──────── AVAILABLE DATA ────────
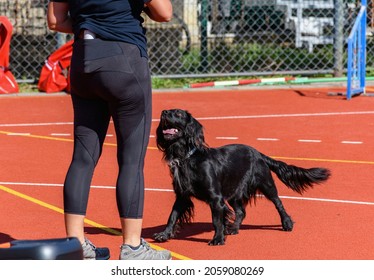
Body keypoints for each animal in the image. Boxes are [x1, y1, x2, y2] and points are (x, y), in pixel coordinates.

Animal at [153, 108, 332, 244]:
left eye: (178, 113)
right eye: (168, 111)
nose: (163, 112)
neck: (186, 158)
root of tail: (259, 153)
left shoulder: (216, 198)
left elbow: (216, 221)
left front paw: (218, 239)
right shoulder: (182, 196)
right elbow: (172, 216)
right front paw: (164, 234)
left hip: (266, 184)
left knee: (278, 203)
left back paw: (287, 223)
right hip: (235, 191)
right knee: (241, 212)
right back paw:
────────
WHAT IS EXPECTED
Where a line above holds the string "left", show that line.

EXERCISE RESPONSE
left eye: (178, 113)
left shoulder: (216, 198)
left elbow: (216, 221)
left front paw: (218, 239)
left hip: (266, 184)
left knee: (278, 203)
left back paw: (287, 223)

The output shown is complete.